Begin your copy at the line with "html: <div> <div>" in the records below and end it at the line with "font-size: 13px ->", restating each line word for word; omit the pictures.

╭─ Available records

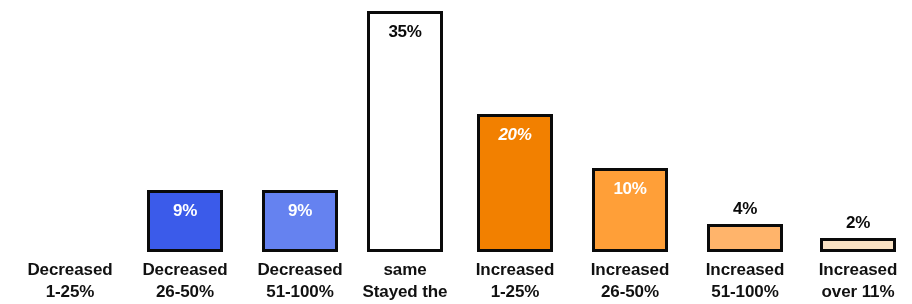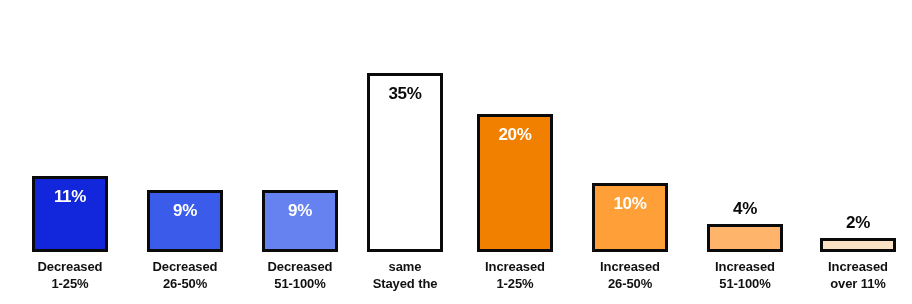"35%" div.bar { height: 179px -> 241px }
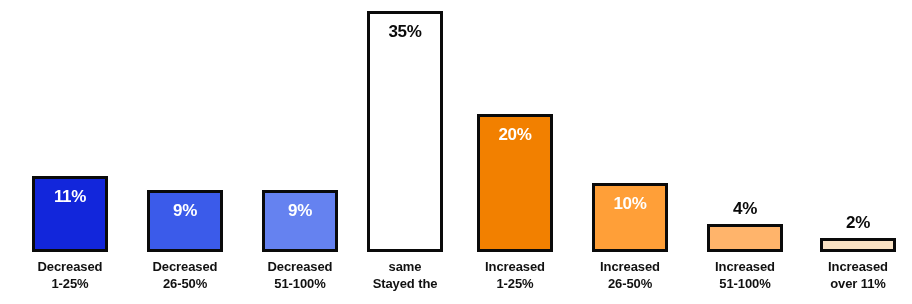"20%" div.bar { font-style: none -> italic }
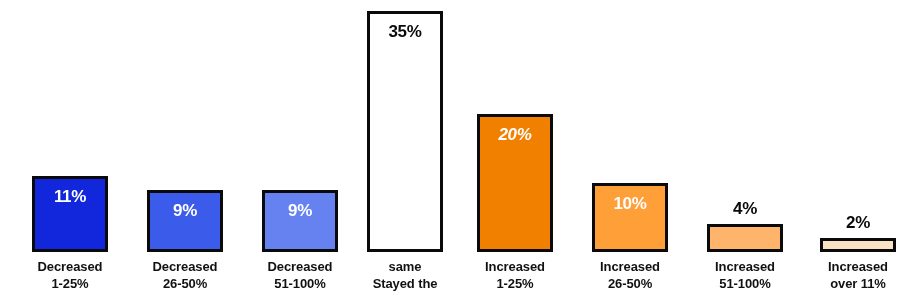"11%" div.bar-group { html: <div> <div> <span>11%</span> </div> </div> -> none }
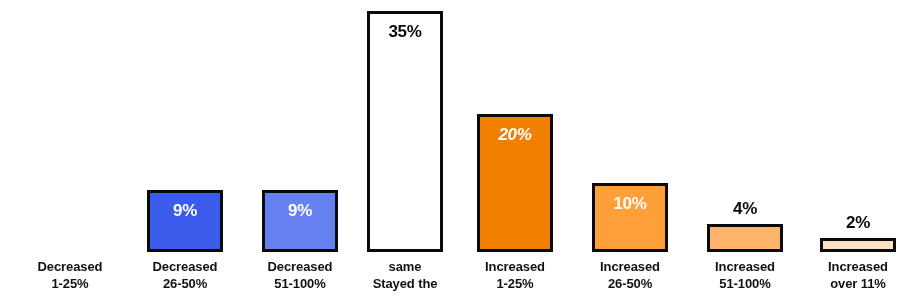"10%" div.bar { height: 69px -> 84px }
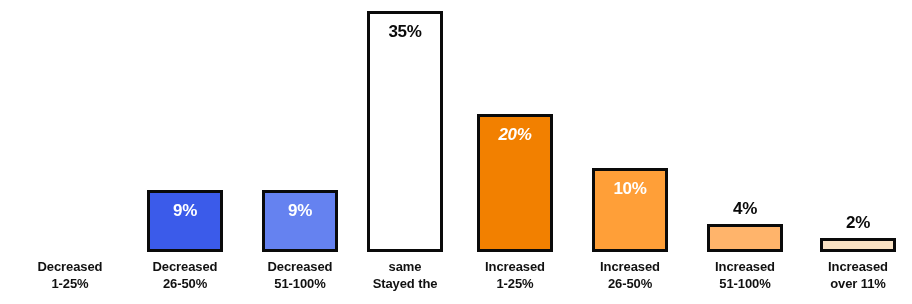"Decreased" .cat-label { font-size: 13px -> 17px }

╰─
╭─ Available records

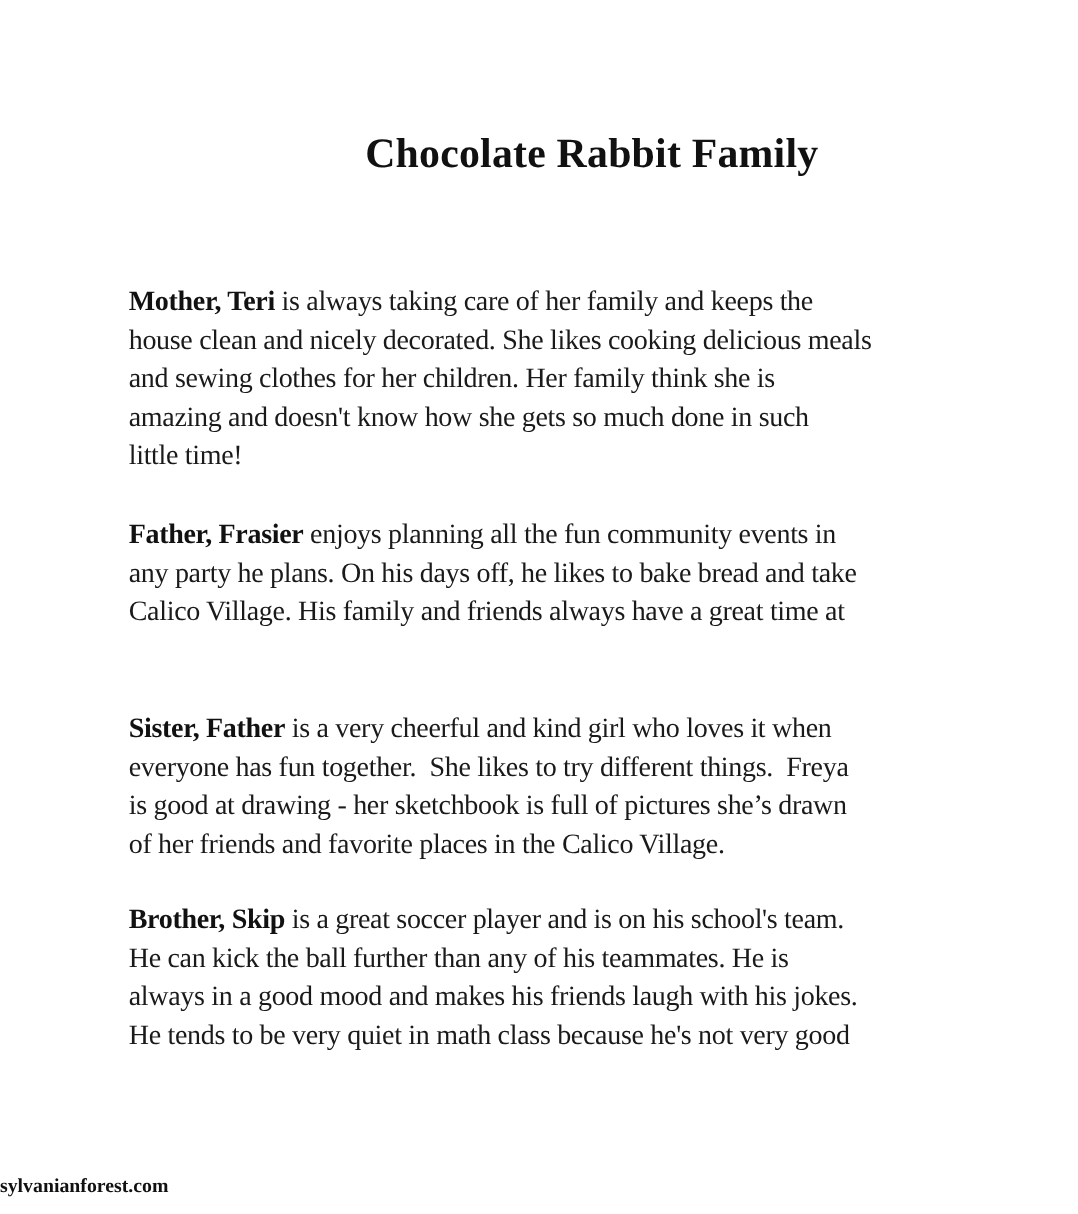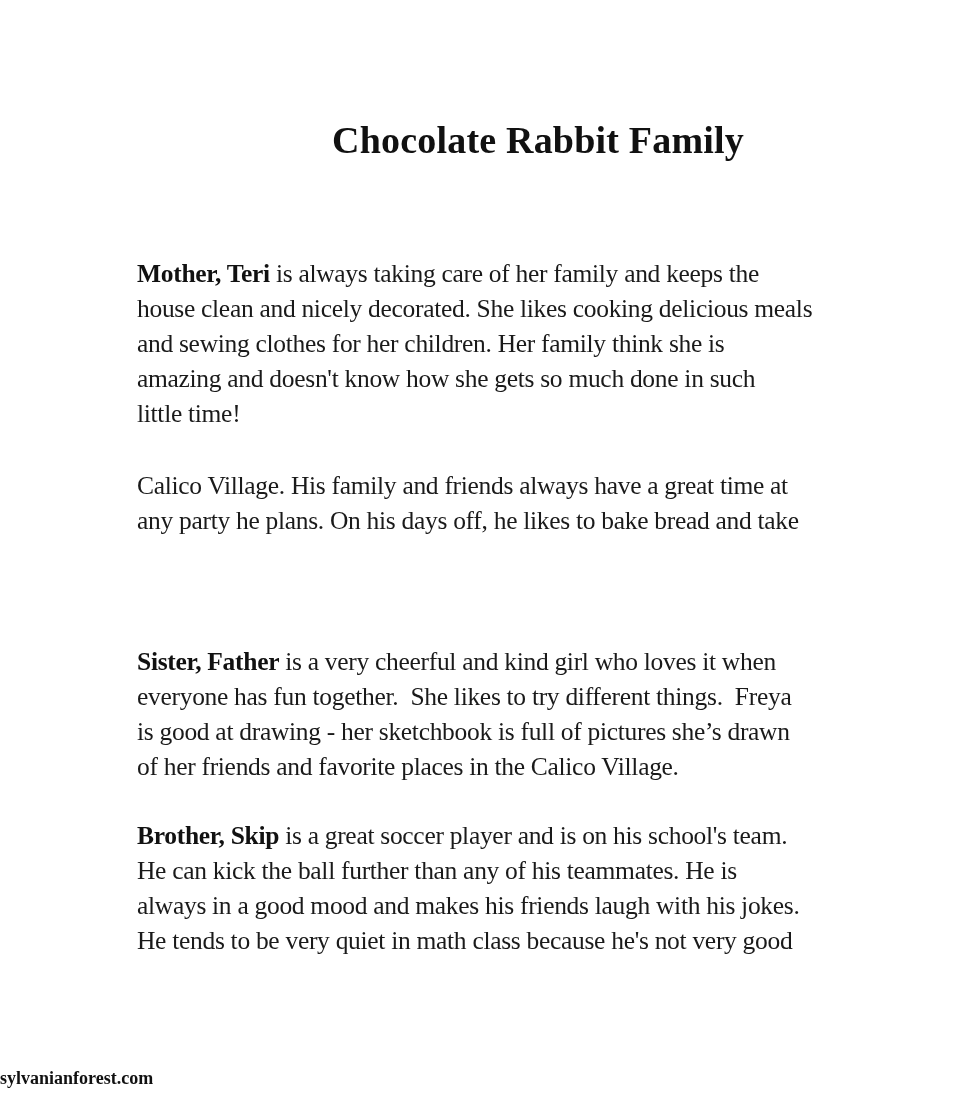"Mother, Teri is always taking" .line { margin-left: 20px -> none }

╰─
╭─ Available records

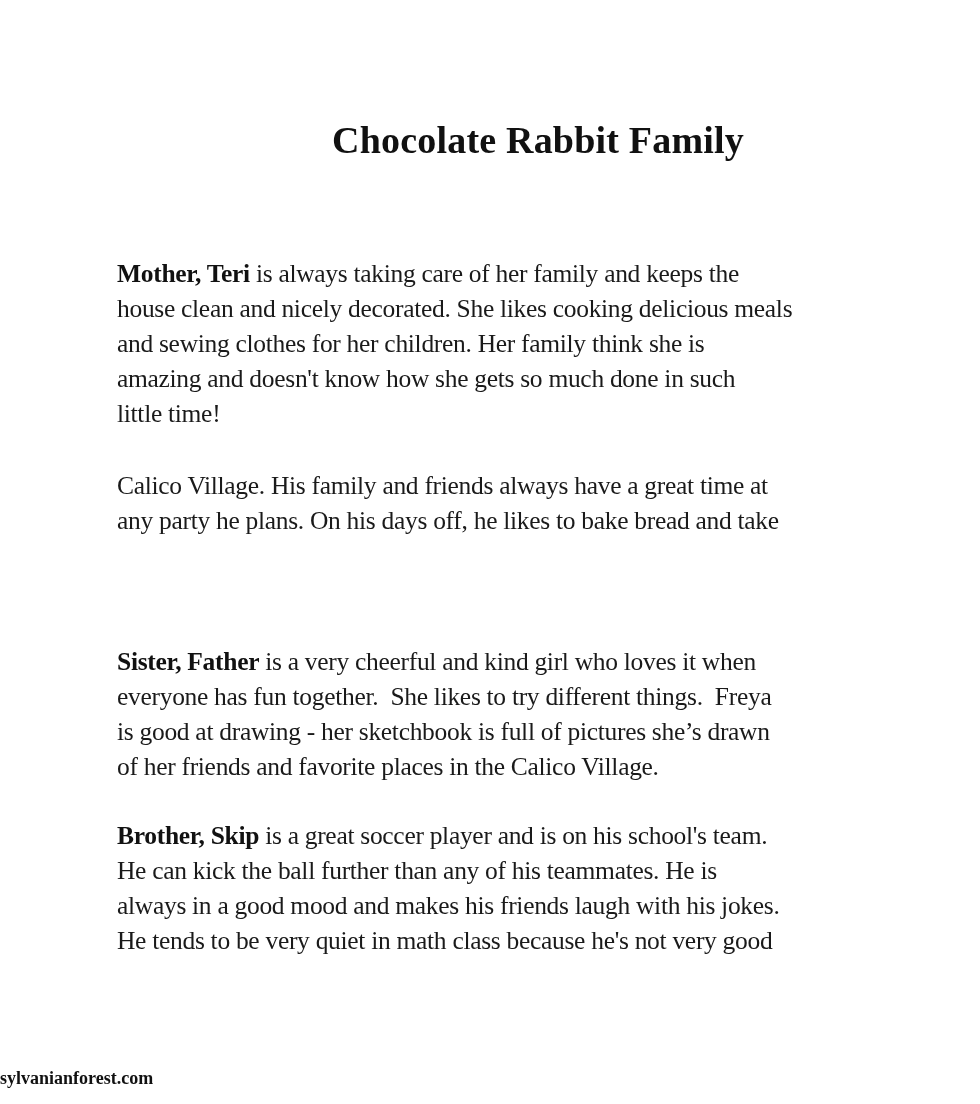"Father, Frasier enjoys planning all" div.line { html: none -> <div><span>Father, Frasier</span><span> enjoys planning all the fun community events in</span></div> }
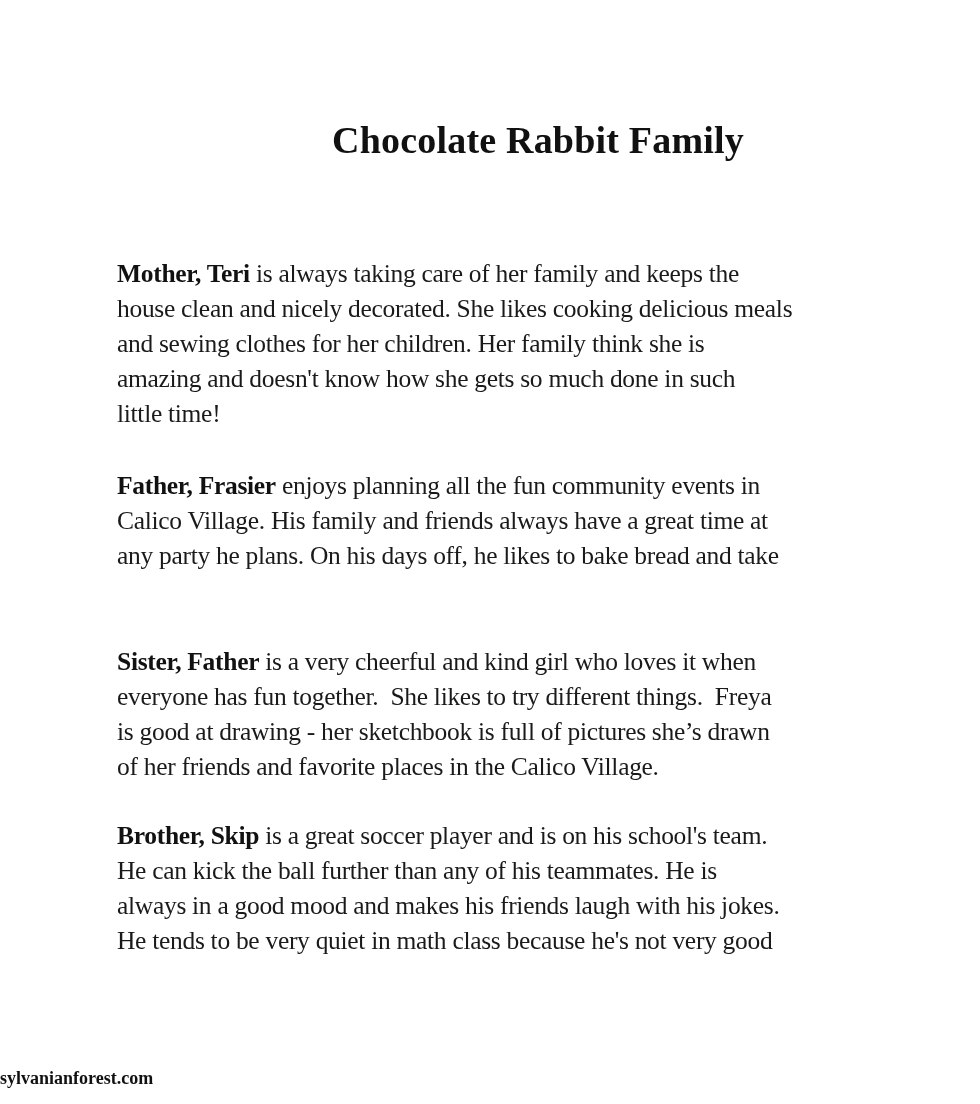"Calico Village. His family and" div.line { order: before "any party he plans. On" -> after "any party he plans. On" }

╰─

*Answer box:*
"11%" div.bar-group { html: <div> <div> <span>11%</span> </div> </div> -> none }
"10%" div.bar { height: 69px -> 84px }
"Decreased" .cat-label { font-size: 13px -> 17px }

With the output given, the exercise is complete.